Google’s removal of the num=100 parameter compresses third-party rank tracking to the top 10-20, drives roughly 10x more requests to reconstruct a full top-100 view, and coincides with lower Google Search Console impressions. The practical shift: rebase SEO KPIs around position buckets, SERP feature share, and on-site outcomes rather than long-tail rank counts.

The Future Of Rank Tracking Can Go Two Ways
Rank tracking is likely to consolidate around top 10-20 results.

Rank tracking after Google disables num=100

Google disabled a query parameter (num=100) that let tools fetch 100 organic results per query. That single change forces rank trackers to either make about 10x more requests to collect the same top-100 view or accept a narrower window focused on the top 10-20. At the same time, practitioners report marked drops in GSC impressions and unique queries around the change, suggesting past measurements overweighted page-3+ visibility that rarely drove clicks.

Net effect: rank tracking concentrates on the parts of the SERP that move traffic and revenue, while deep-SERP visibility becomes a premium add-on instead of table stakes.

Key Takeaways

  • Expect a market shift to top-10/20 rank coverage; top-21-100 becomes a paid premium or disappears - plan coverage and budgets accordingly.
  • Rebase SEO KPIs to position buckets (P1-3, 4-10, 11-20), SERP feature share, and session outcomes; de-emphasize long-tail keyword counts.
  • Annotate reporting: set a "num=100 off" line in GSC to avoid reading impression declines as demand loss.
  • Concentrate effort on page-2 to page-1 lifts; positions 21-100 carry near-zero traffic and weak signal for prioritization.
  • Vendor consolidation likely: tools that fund deep crawling may sell access to others; negotiate API or sampling terms early.

Rows from a data collection
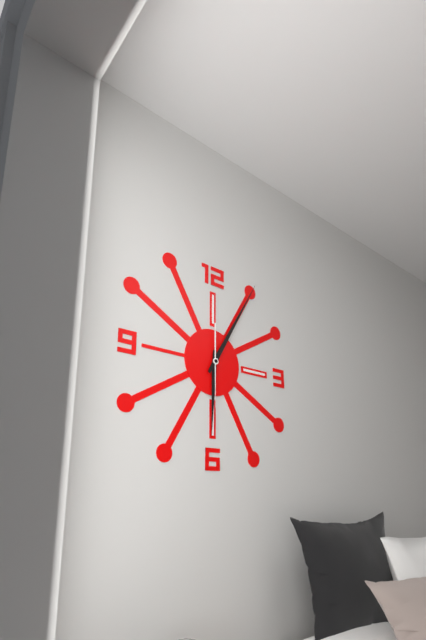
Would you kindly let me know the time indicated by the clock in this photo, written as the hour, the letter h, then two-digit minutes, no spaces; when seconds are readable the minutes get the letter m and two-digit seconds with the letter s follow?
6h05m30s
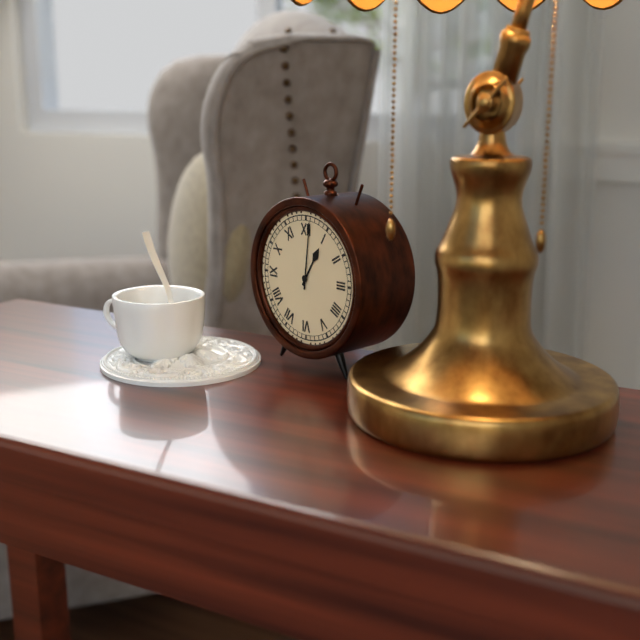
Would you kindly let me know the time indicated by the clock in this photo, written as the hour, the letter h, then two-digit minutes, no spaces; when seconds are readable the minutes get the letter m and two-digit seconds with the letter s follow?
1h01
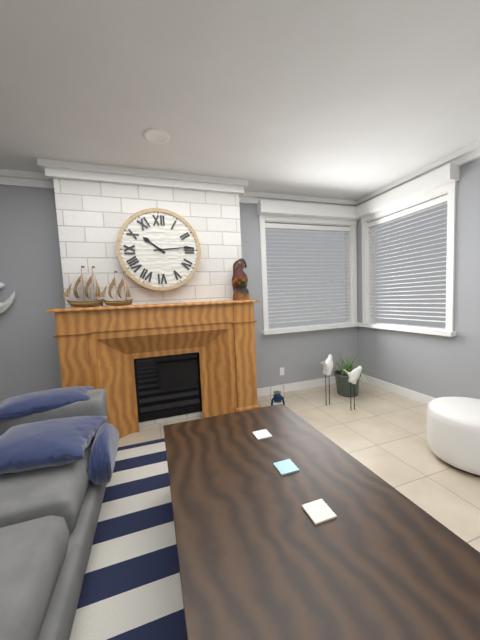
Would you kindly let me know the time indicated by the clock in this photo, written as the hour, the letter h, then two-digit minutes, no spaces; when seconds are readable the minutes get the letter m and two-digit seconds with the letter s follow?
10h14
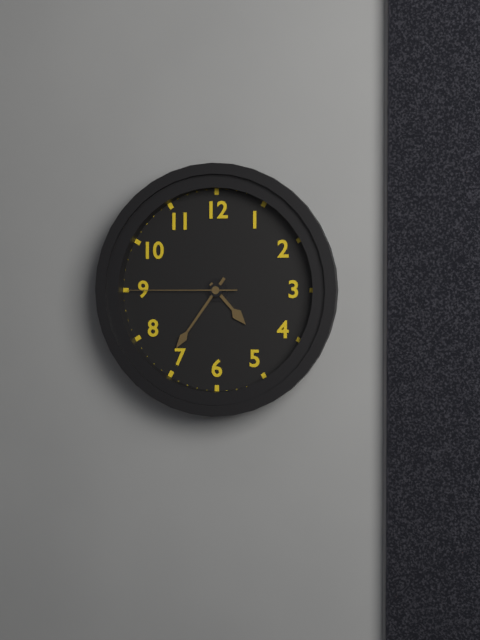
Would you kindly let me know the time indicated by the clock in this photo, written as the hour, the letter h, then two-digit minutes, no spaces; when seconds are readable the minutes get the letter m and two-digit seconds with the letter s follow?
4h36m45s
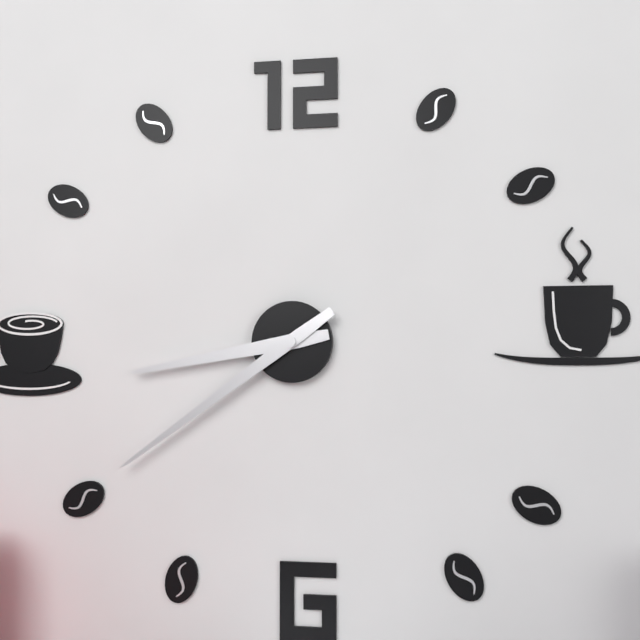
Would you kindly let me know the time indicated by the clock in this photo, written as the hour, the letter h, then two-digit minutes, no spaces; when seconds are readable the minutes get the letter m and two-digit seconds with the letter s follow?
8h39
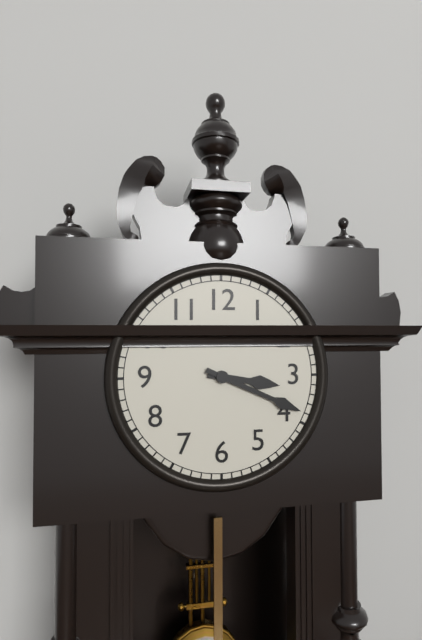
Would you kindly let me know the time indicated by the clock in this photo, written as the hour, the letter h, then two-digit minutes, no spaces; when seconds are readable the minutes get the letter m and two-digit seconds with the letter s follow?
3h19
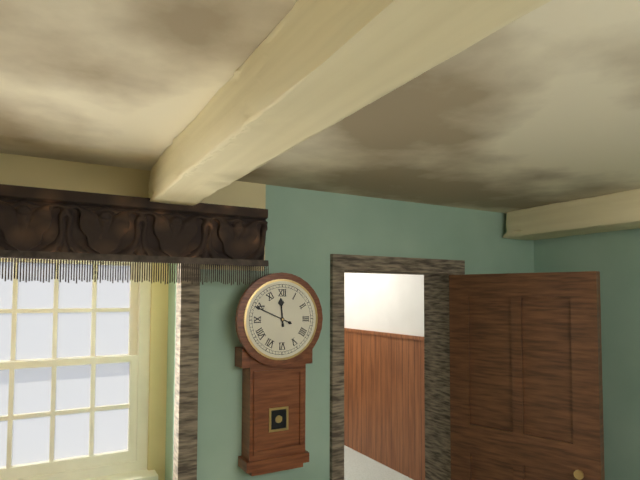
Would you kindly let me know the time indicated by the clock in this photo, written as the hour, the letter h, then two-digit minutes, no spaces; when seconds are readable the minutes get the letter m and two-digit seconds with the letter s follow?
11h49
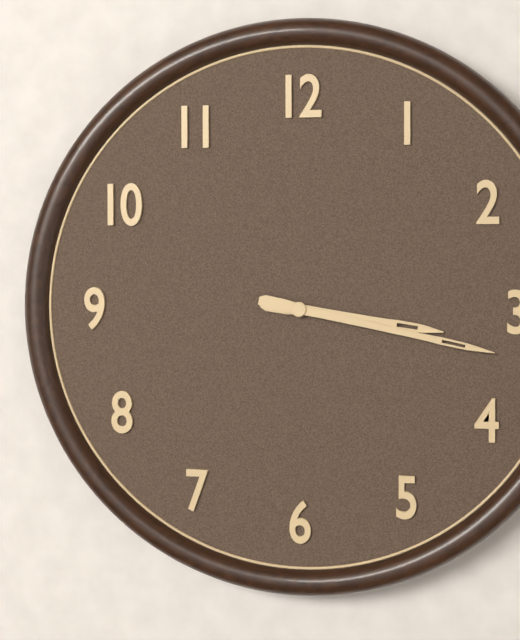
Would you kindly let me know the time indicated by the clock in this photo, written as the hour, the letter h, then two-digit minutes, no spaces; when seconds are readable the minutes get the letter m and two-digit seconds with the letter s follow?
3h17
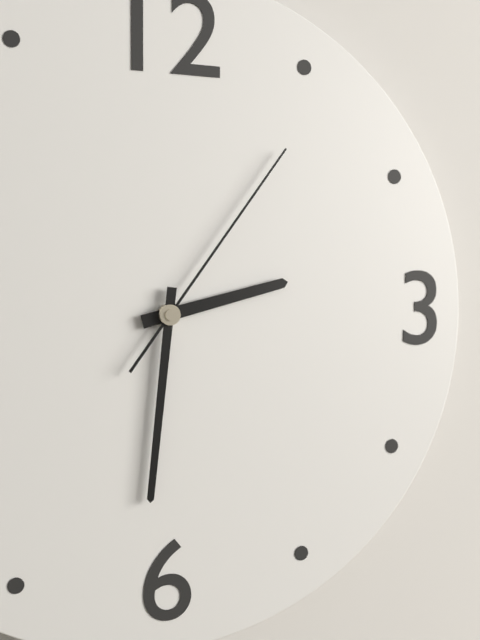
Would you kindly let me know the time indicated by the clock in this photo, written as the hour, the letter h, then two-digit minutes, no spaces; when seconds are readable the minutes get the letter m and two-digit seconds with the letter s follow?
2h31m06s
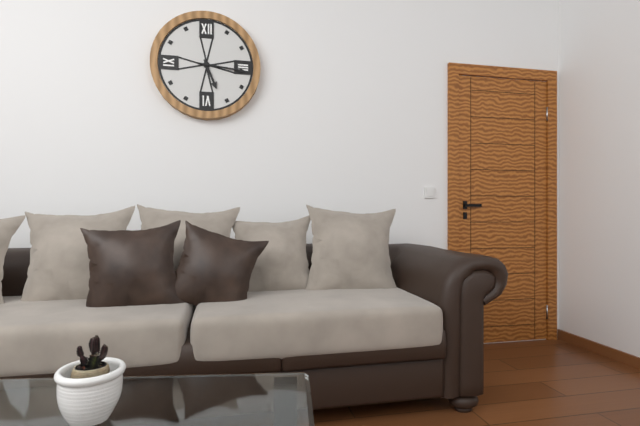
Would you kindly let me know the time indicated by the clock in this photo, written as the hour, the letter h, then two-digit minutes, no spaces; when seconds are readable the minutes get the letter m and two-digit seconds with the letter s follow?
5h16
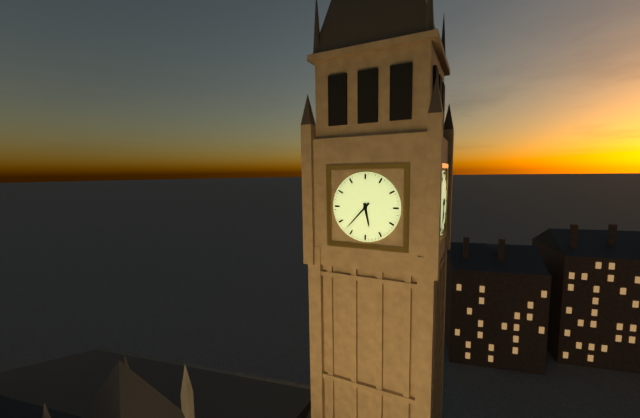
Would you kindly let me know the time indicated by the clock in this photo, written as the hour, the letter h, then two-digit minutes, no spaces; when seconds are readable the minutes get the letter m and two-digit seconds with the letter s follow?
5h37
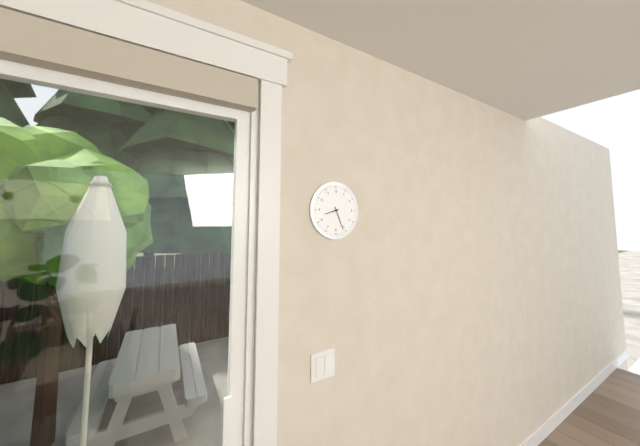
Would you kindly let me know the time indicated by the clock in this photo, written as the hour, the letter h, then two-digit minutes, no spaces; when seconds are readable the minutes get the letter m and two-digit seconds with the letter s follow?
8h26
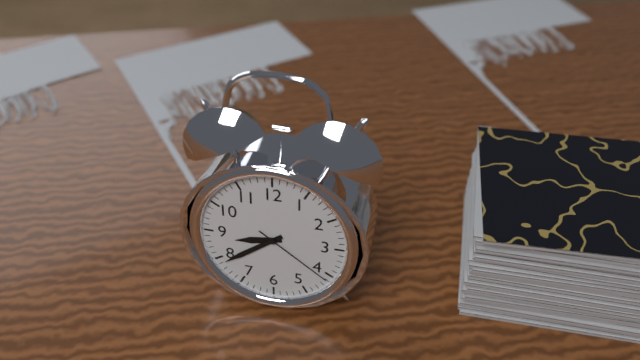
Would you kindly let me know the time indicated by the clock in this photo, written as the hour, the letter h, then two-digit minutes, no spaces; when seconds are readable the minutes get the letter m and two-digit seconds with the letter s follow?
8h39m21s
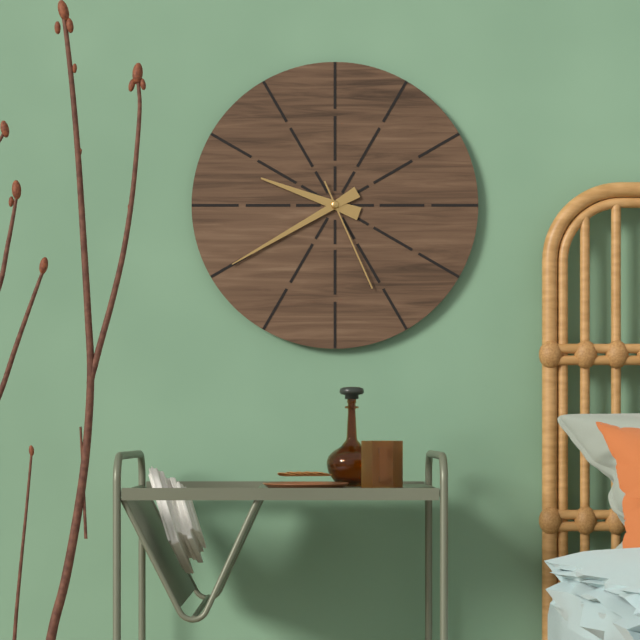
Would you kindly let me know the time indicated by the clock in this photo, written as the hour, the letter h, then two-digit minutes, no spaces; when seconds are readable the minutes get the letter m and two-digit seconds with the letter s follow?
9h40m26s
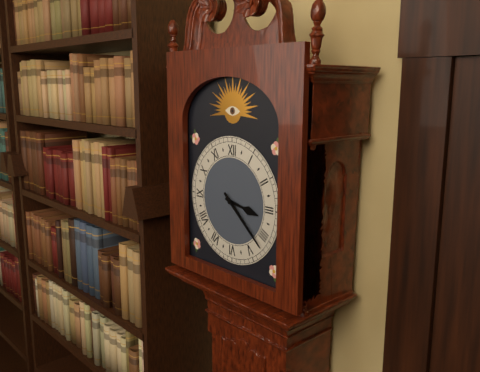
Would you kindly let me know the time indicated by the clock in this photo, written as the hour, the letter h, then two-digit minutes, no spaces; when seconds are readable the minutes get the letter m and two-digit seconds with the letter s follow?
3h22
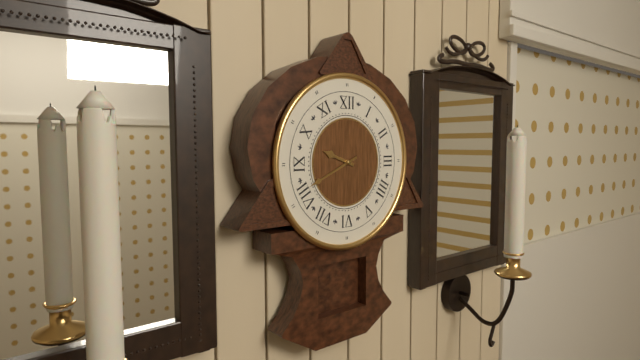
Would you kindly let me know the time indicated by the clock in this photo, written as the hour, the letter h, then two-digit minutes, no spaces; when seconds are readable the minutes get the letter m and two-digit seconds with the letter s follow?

INSTRUCTIONS TO FOLLOW. Please list the position buckets that the rank tracking text recommends for rebasing SEO KPIs.

RESULT FOR THIS TASK. P1-3, 4-10, 11-20